Elle fouilla dans un tiroir du buffet et en sortit une vieille bouteille de cognac qu’elle conservait précieusement en cas de maladie…

Ses yeux s’attendrirent :

— On ne peut rien te refuser.

Le jeune homme, la figure épanouie, rendue de bonne humeur par l’excellente chair, se renversa sur sa chaise, les deux mains sur sa poitrine.

— Vous êtes une perle, ma tante.

— Tu ne fais seulement que t’en apercevoir ?

— Il y a longtemps que je le sais… Vous me permettez de fumer ?

Avant même d’en avoir reçu l’autorisation, il sortit de sa poche un de ces mauvais cigares, long et noir, qu’il affectionnait et dont la fumé âcre entêtait.

— Je vous avertis auparavant d’ouvrir la fenêtre…

Il ajouta en souriant.

— Ma tante, je vous le repète, vous êtes une perle… Et si mon affaire marche, vous allez voir que je ne vous oublierai pas.

— Tu n’en as pas eu de nouvelles.

— Non ! je dois y retourner demain. M. Gosselin n’était pas à son bureau. Il ne m’attendait pas avant demain matin. Vous rappelez-vous bien de mon oncle Gustave ?

— Oui un peu… Il ne donnait que bien rarement de ses nouvelles. Il parait qu’il était très riche.

— Je ne sais pas. Moi je l’ai vu la dernière fois, il y a cinq ans. Il revenait du Yukon. Il m’a fait un cadeau de cent belles piastres et d’une chaîne de montre… Tenez… je la porte tout le temps… Les lingots d’or n’en sont presque pas usés.

— Et tu es son seul héritier ?

— Il paraît.

— Que vas-tu faire avec tout cet argent ?

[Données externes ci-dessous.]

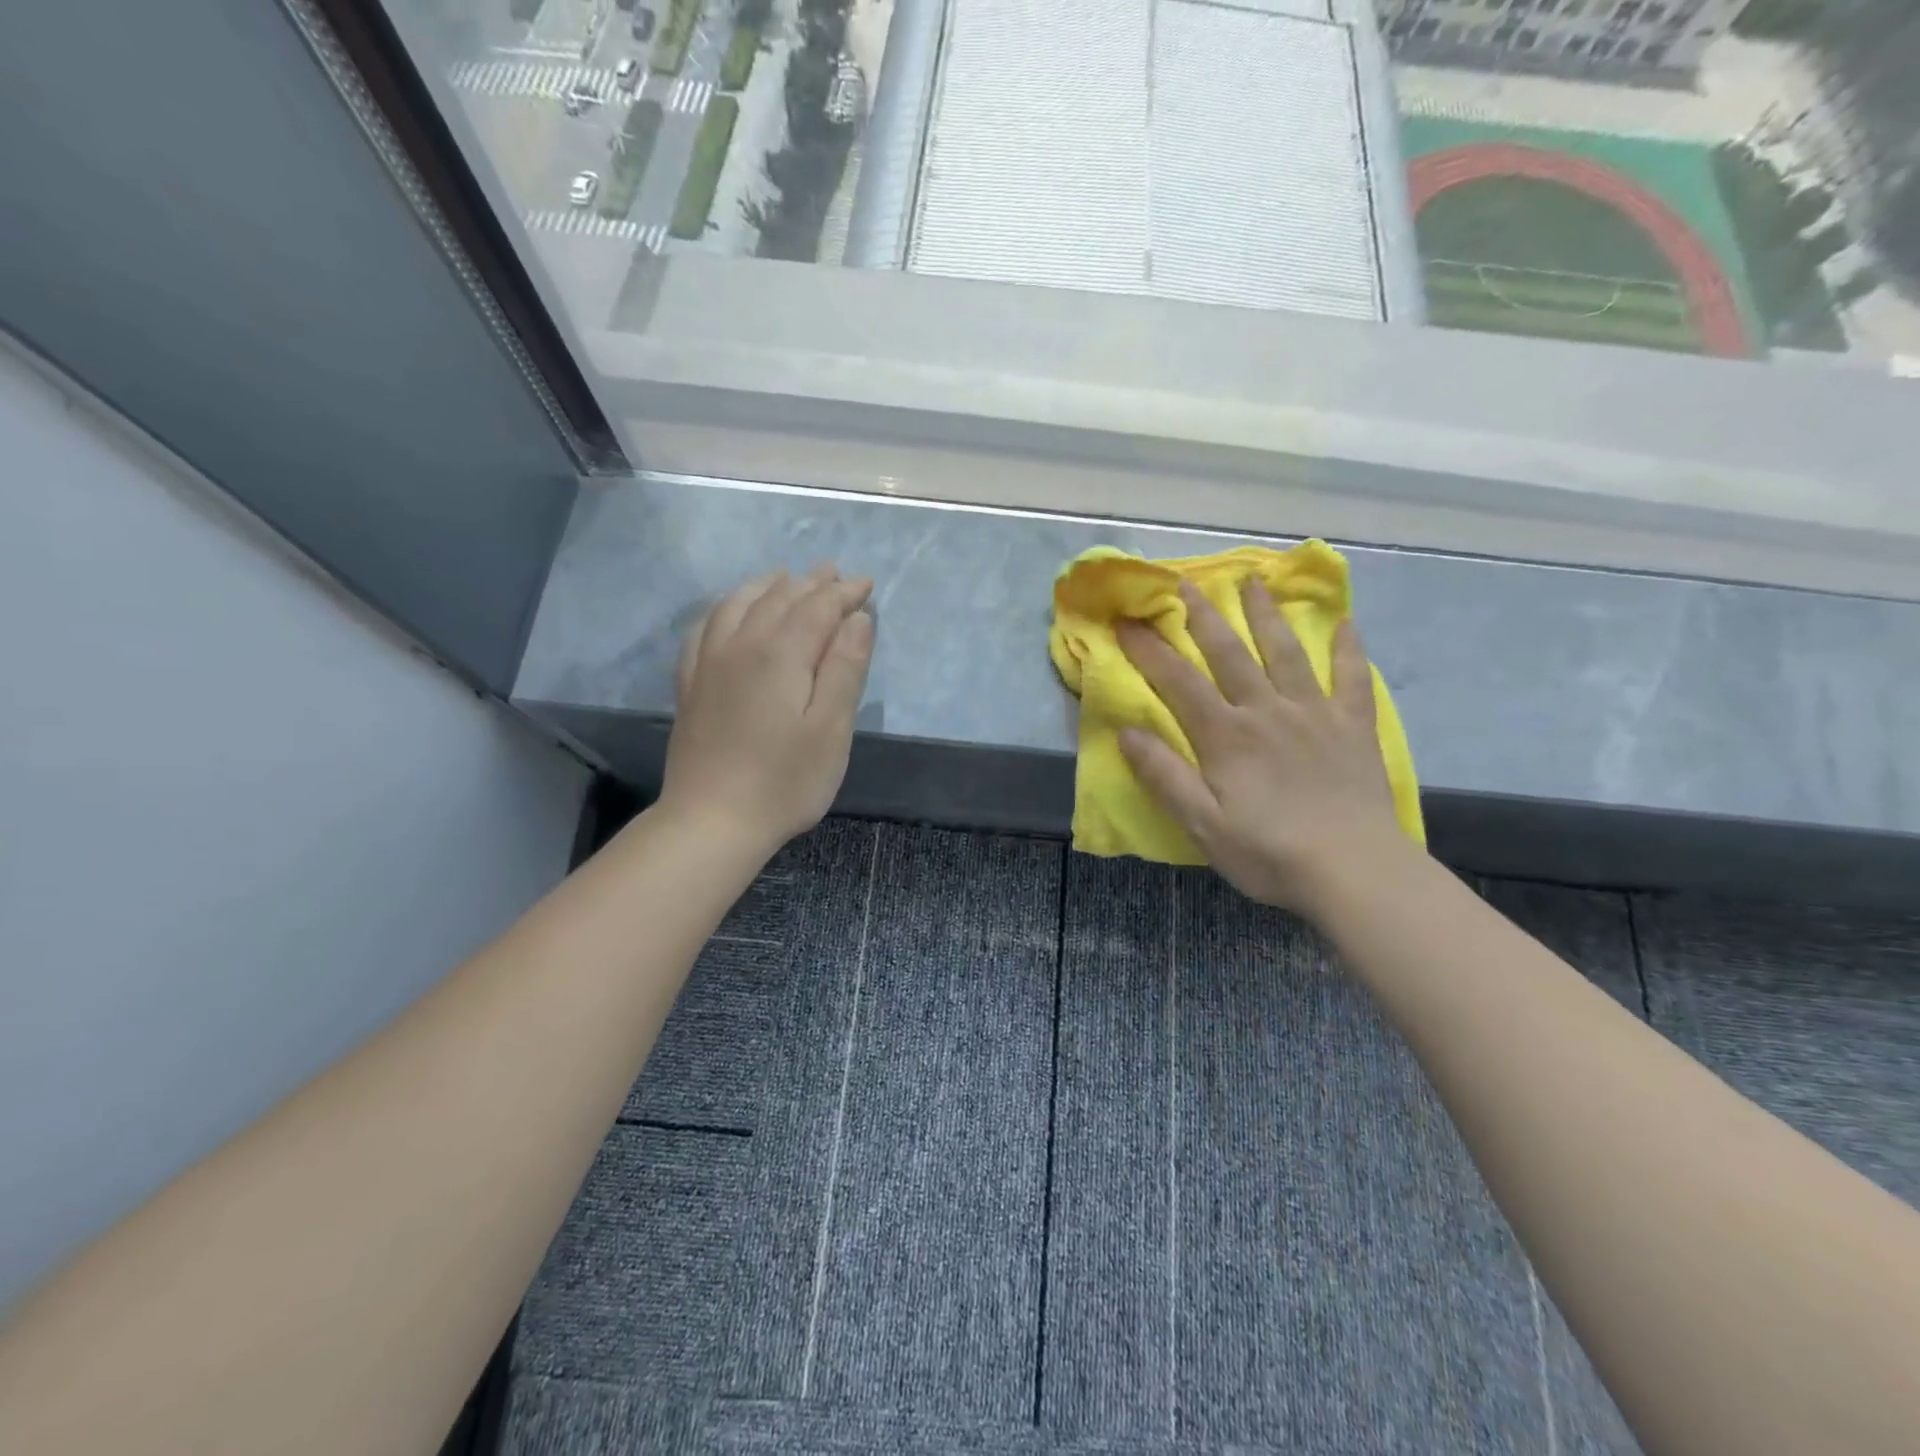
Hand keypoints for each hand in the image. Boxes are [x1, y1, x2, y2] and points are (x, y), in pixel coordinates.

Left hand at [659, 565, 873, 855]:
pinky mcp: (691, 684)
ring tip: (786, 578)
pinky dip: (726, 607)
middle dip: (811, 583)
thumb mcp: (831, 730)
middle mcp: (741, 645)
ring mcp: (709, 663)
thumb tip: (857, 618)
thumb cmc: (785, 782)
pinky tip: (732, 610)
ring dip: (768, 586)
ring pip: (739, 604)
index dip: (844, 592)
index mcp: (781, 654)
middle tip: (834, 574)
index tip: (866, 584)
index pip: (817, 607)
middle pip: (779, 598)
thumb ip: (845, 669)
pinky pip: (706, 626)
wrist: (711, 821)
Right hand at [1116, 580, 1413, 918]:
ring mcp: (1314, 714)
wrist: (1355, 872)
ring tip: (1254, 581)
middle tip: (1185, 582)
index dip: (1149, 649)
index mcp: (1226, 735)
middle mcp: (1267, 711)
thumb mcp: (1202, 824)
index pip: (1178, 681)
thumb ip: (1164, 776)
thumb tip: (1127, 732)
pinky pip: (1351, 679)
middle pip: (1230, 653)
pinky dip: (1347, 649)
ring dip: (1267, 614)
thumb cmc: (1269, 852)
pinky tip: (1346, 623)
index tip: (1127, 621)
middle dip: (1203, 616)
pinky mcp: (1353, 727)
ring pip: (1285, 652)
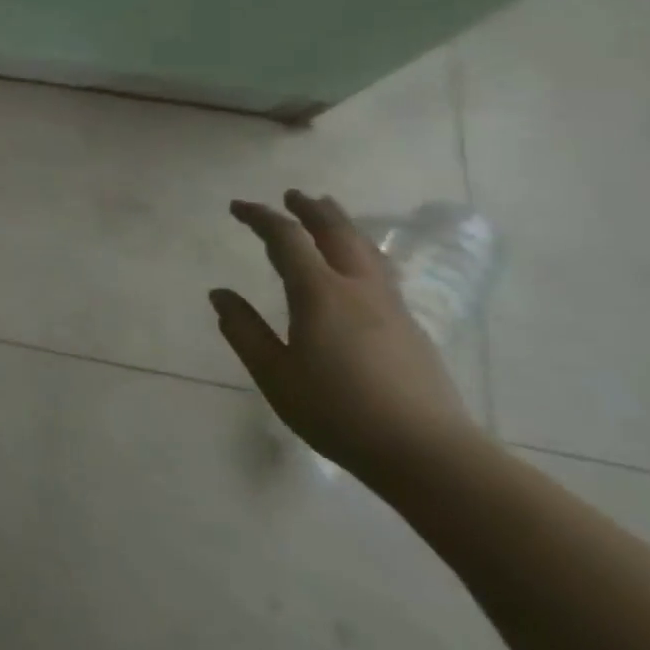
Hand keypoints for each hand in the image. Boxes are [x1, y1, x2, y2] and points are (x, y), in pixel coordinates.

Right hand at [211, 189, 482, 488]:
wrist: (429, 454)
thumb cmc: (338, 412)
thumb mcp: (274, 374)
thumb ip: (244, 331)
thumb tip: (220, 294)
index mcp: (320, 294)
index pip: (286, 239)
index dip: (260, 217)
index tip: (237, 207)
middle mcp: (359, 289)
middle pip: (337, 233)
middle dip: (311, 210)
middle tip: (292, 195)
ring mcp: (391, 307)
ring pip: (366, 250)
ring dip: (342, 225)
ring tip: (329, 214)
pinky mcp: (411, 329)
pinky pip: (380, 272)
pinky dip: (360, 252)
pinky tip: (358, 266)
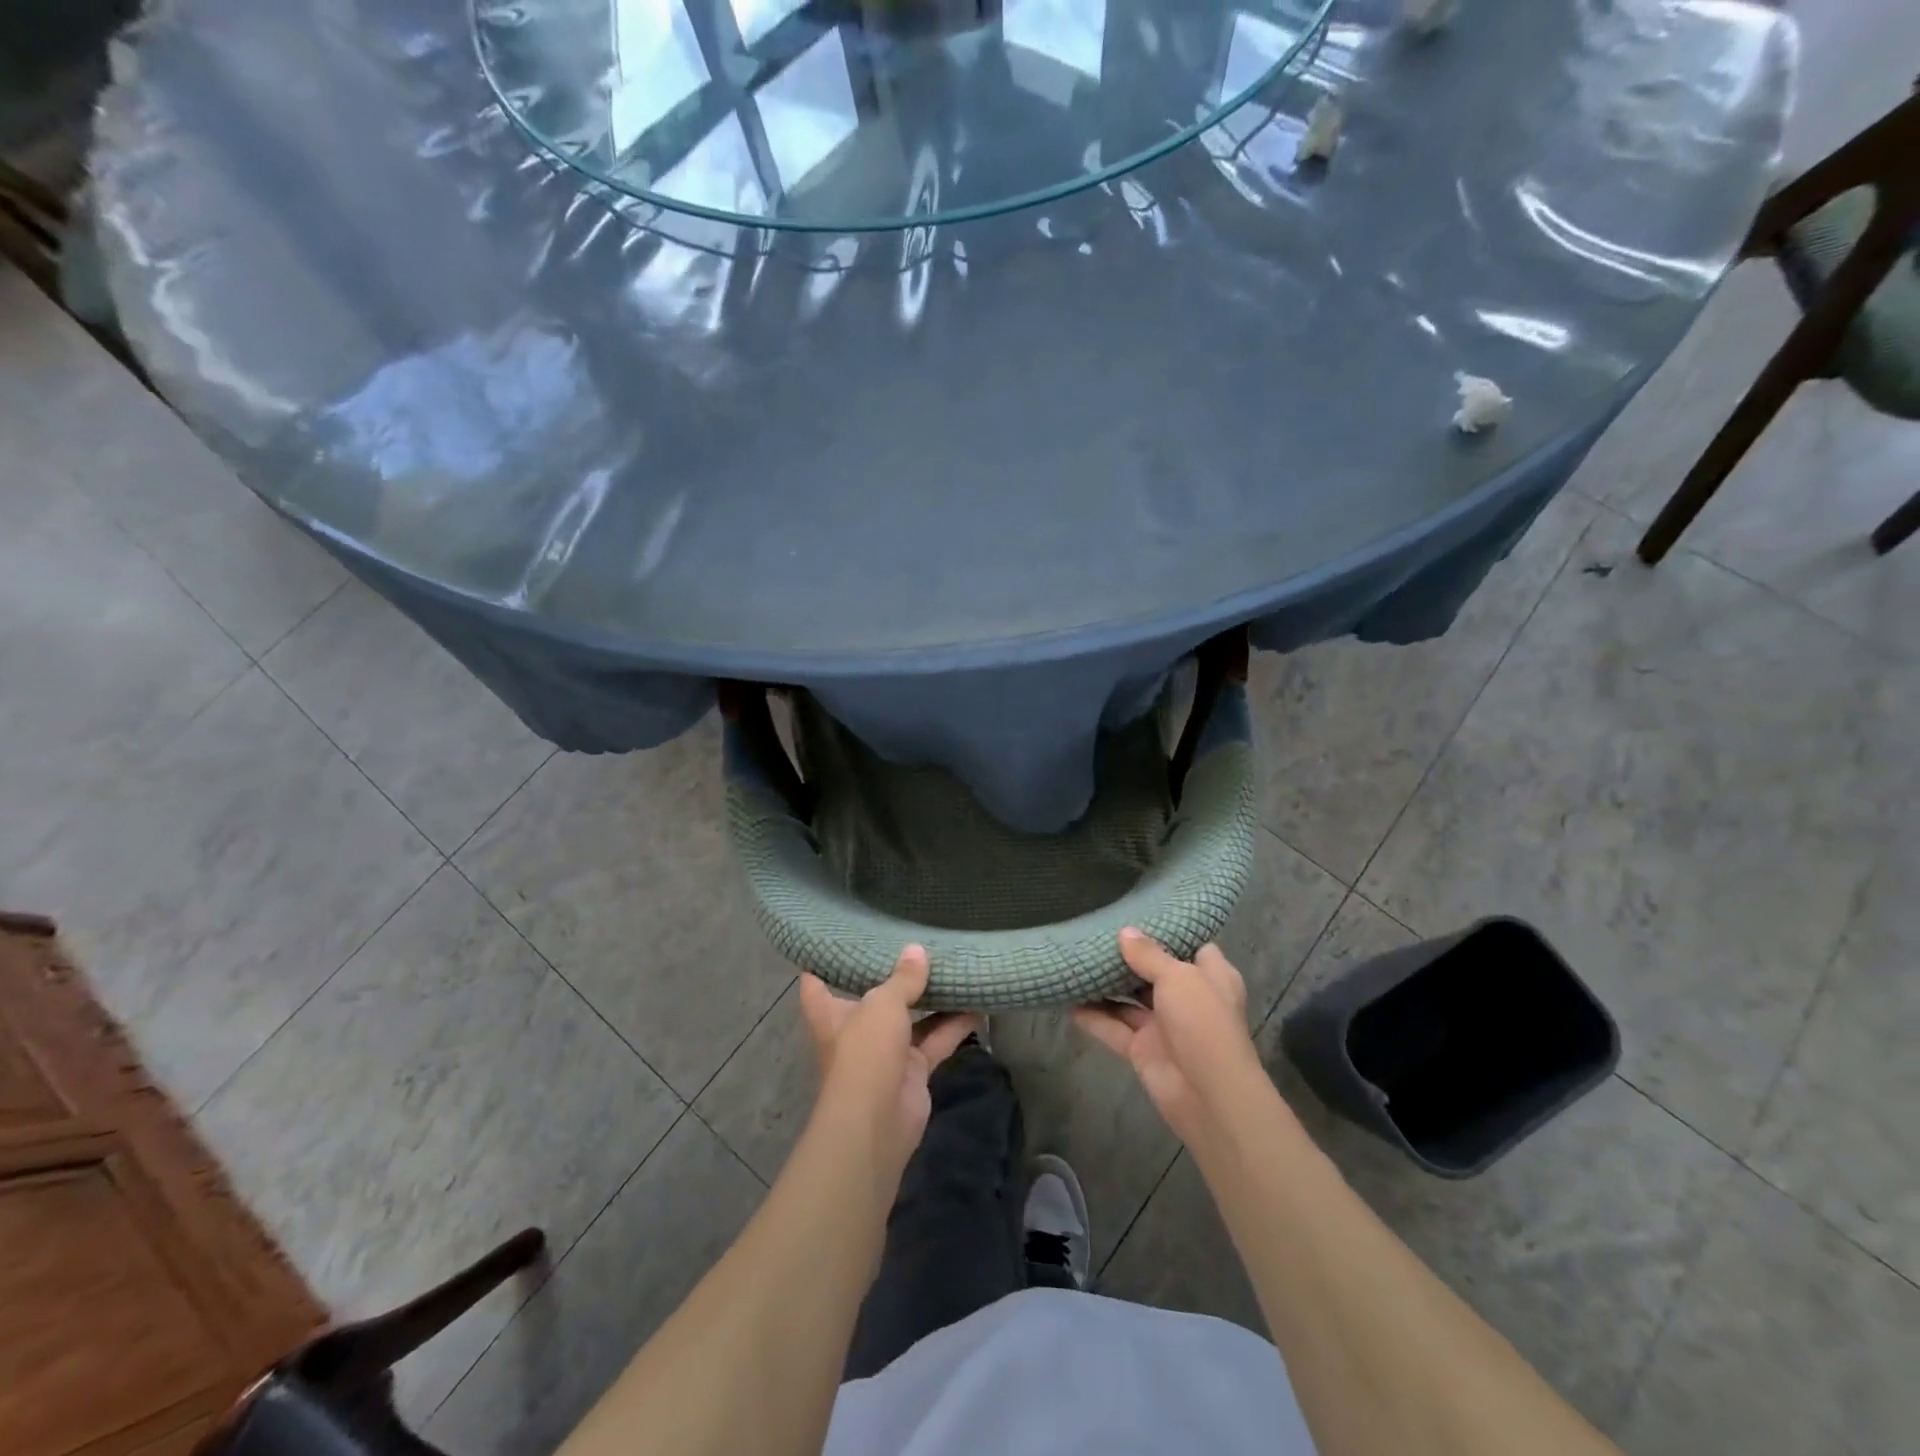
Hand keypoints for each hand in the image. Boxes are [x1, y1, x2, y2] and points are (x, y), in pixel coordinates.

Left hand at [799, 946, 979, 1168]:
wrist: (878, 1121)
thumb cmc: (865, 1051)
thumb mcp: (883, 1004)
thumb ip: (903, 978)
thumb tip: (917, 950)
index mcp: (830, 1012)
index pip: (815, 983)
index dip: (822, 961)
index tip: (836, 939)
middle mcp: (855, 1030)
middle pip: (871, 997)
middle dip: (890, 976)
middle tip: (911, 942)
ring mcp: (885, 1052)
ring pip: (910, 1019)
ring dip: (931, 999)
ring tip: (952, 966)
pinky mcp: (912, 1069)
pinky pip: (935, 1040)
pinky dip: (955, 1026)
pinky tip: (977, 1004)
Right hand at [1073, 929, 1266, 1143]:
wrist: (1209, 1096)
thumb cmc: (1203, 1022)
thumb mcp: (1178, 977)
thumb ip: (1149, 955)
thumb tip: (1125, 932)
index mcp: (1210, 976)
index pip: (1191, 946)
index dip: (1169, 933)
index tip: (1139, 915)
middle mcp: (1187, 998)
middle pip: (1154, 971)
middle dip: (1128, 956)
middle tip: (1096, 932)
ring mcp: (1164, 1025)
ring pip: (1130, 1000)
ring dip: (1106, 985)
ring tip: (1076, 960)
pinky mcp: (1142, 1049)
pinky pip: (1113, 1028)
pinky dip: (1093, 1017)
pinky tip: (1067, 1001)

— Ce que je fais là ! Non ! Je vous ai dit que je viens demeurer à Montréal.

— Pour bambocher ?

— Ma tante ! Vous me connaissez mieux que cela. J’ai l’intention de me marier.

— Avec qui ?

— Je ne sais pas son nom… je sais seulement que c’est la seule jeune fille que je pourrais aimer… aimer d’amour.

— Comme tu es jeune, André !

— Me le reprochez-vous ?

— Mais non ! Seulement je te conseillerais d’attendre un peu. Est-elle riche ?

— Ça n’en a pas l’air. Elle est habillée aussi pauvrement qu’on peut l’être.

— Depuis quand la connais-tu ?

— Je vous dis que je la connais pas. Je l’ai vue ce soir en attendant le tramway.

— Tu seras bien toujours pareil.

— Je vous remercie du compliment. Je ne désire pas changer… ma tante. Il approche huit heures. Vous allez vous habiller et venir aux vues avec moi.

— Et si ça ne me plaît pas ?

— À moi ça me plaît. C’est tout. Pas de discussion. Ouste, ma tante, dépêchez-vous. J’appelle un taxi. Dans un quart d’heure il faut que vous soyez prête.

Madame Boudreault résista faiblement et consentit à accompagner son neveu.

Elle se réjouissait et s’attristait à la fois des événements survenus récemment.

Son neveu résisterait-il à tant d’argent qui subitement lui tombait dans les mains ? C’était là le mystère qu’elle s’acharnait à résoudre.